A Survivor’s Story

Erika Fabian’s first memory is of violent banging on the door of her family’s apartment in Budapest, Hungary, at 4 a.m. Nazi soldiers yelled through a loudspeaker for everyone in the building to come downstairs. Fabian, her mother and her sister stayed silent and didn’t move.

The knocking continued. Then, slowly, it stopped.

Four years old at the time, Fabian escaped that morning because a neighbor told the soldiers her family had already left. It, like the many close escapes in the years to follow, was a mix of luck and intuition — all of which taught her how to adapt and survive.

But Fabian’s life is about more than survival. After living through the Holocaust and multiple revolutions in Hungary, she would become a writer, director, dancer, actress, playwright and world-traveling photographer. Despite the circumstances she faced in her youth, she has always thrived.

Erika FabianFabian visited William & Mary for a series of talks earlier in February, made possible by donors who have contributed to the Arts & Sciences Annual Fund, Department of English, Reves Center and Judaic Studies Program. In addition, Professor of English Henry Hart arranged, coordinated and hosted her while she visited. Fabian focused on her experience surviving the Holocaust in a lecture at the Shenkman Jewish Center, which was established because of the generosity of Mark Shenkman HON ’15, P ’03 and Rosalind Shenkman P ’03.

At the lecture, an audience of nearly 150 sat or stood in the full atrium as Fabian narrated her early life — from her multiple attempted escapes from Hungary to finally arriving in the United States, where her globetrotting career would begin.

Fabian focused on how she made a life without what might seem like the necessary ingredients. And having written almost two dozen books, worked for National Geographic as a photographer and traveled the world from Prague to Peru, she certainly made a life for herself.

“It wasn't always easy, but I always had a fabulous time doing what I did,” she says.

William & Mary Hillel Director Rabbi Gershon Litt, who introduced Fabian at the Shenkman Jewish Center, says her visit came at an important time as anti-Semitism rises worldwide. This generation may be the last that can hear directly from Holocaust survivors, and her story of resilience, he thinks, encourages students to approach the world with a greater sense of hope.

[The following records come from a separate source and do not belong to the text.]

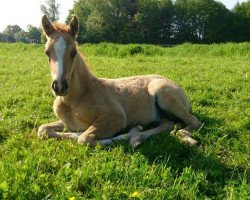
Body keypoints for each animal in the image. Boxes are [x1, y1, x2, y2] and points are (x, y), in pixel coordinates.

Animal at [38, 15, 201, 147]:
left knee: (193, 121)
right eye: (47, 52)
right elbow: (43, 129)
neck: (76, 98)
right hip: (162, 115)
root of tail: (175, 84)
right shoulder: (66, 122)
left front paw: (125, 134)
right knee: (168, 124)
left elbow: (83, 137)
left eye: (74, 52)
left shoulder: (117, 117)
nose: (59, 86)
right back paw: (137, 137)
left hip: (164, 95)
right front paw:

“We live in a really great, accepting, diverse community with people who really care about the people around them,” he says. “The support for her visit is a sign from everyone on campus that we’re with you, we’re here, we’re a William & Mary family.”

For describing events so solemn, Fabian remained surprisingly calm while relating her early experiences in Hungary. As members of the crowd gasped, she continued without stopping.

But telling those memories is painful, Fabian admits. Her father was taken by the Nazis when she was 3 or 4 years old, and she never saw him again. She spent much of her childhood hiding or on the run. She’s been shot at by border guards, separated from her mother and sister in a detention center and hidden with family in the basement of an apartment building as bombs shook the streets above.

Fabian, her mother and her sister survived the war, but then came Soviet occupation and the advent of communism. Hungary’s subsequent revolution and counter-revolution further shook the country, before she and her family were able to emigrate to the United States.

There, she learned English, went to college, and began a career in theater — despite her mother’s pleading that she become a doctor, or at least marry one. Fabian would later branch out into writing, photography, dancing and directing while traveling with her husband around the world.

“I always said yes, and then went ahead and did exactly what I wanted to do,” she says, encouraging students to pursue careers that make them happy as well.

The humanity of her story, says Rabbi Litt, increases its impact. For people who may have only learned about the Holocaust in a textbook, hearing directly from a survivor is different, he says — particularly one who speaks with such strength and energy.

“Everyone’s heard the slogan ‘Never forget,’ but it takes action to make that happen,” he says. “What’s something that I hear from this story, and how does it change me? That’s how you remember the Holocaust.”

For David Chernys ’22, president of William & Mary Hillel, who helped organize Fabian’s talk at the Shenkman Jewish Center, her visit will encourage that kind of change. Even having heard Holocaust survivors speak in person before, Chernys says he was impressed both by the event’s attendance and by Fabian’s ability to bring something so seemingly distant into the present.

Everyone there, he says, left with a better appreciation for what survivors endured and a clear picture of resilience in the face of those hardships.

“Her story didn’t end after the Holocaust ended,” says Mr. Chernys. “It really shows not only what something like that can take but also what something like that can give you.”